Le voyage commence, je décroche. Je me laisse absorber par le vert presque fluo des pierres moussues, par le rythme cinématographique de l'architectonique des jardins. Le retour en bus est encore plus foklorique qu'à l'aller. On s'amuse de ma présence. Il est vrai, qu'un occidental ne peut pas voyager autrement qu'en taxi ou en Pullmann.
Kummimg - Shilin - Kumming, 17 novembre


Je redoute un peu la visite, mais il y a un tel raffut autour, que cela en vaut peut-être la peine. L'arrivée sur le site vaut le coup d'œil, c'est un peu comme l'arrivée au parc Asterix, du moins tel que je me l'imagine.
Un plateau calcaire érodé à l'extrême, laissant au fil des temps géologiques une forêt de pierre (Shilin). Un ensemble de pics dentellés aménagé en parc d'attraction. Ici, c'est un peu la perversion absolue de la philosophie du jardin chinois, qui comme tout jardin digne de ce nom est cultivé.  Je découvre au bout de deux heures passées en compagnie des hordes de touristes, que le parc n'est pas vraiment clôturé et qu'il y a moyen de se tirer. Sur la route, j'aperçois les champs en culture, travaillés à la houe ou au motoculteur, dans le meilleur des cas, parfois transformé en camion. C'est l'occasion de découvrir le petit village qui alimente en marchandises de toutes sortes, les échoppes bordant la rue d'accès au parc. Les maisons sont construites en terre. A l'intérieur dans de miniscules réduits, on taille, sculpte, coud, tisse, des objets, gadgets et autres produits qui ne manqueront pas de donner une petite touche ethnique aux intérieurs citadins.

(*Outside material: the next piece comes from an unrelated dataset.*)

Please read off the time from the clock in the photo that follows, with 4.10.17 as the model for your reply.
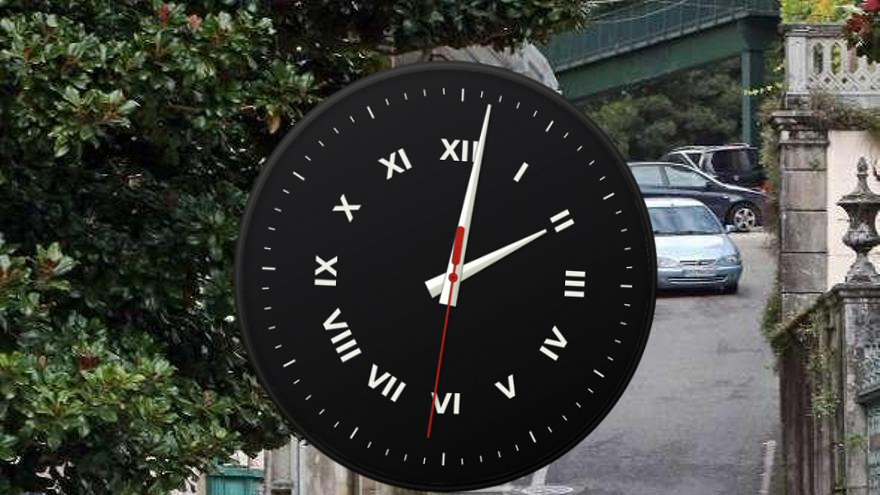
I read 2.01.31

Je croise quelques poules et un cochon bien en chair.
Je retrouve la belle sensualité de Kumming et me fait recoller un pivot dans un cabinet de prothésiste qui a vitrine sur rue, 4 euros.
Où est la limite du parc ?
cf. voir Agamben, La communauté qui vient et Sloterdijk : Le parc humain
 
 
Kummimg, 18 novembre


Break, épuisé par la journée d'hier.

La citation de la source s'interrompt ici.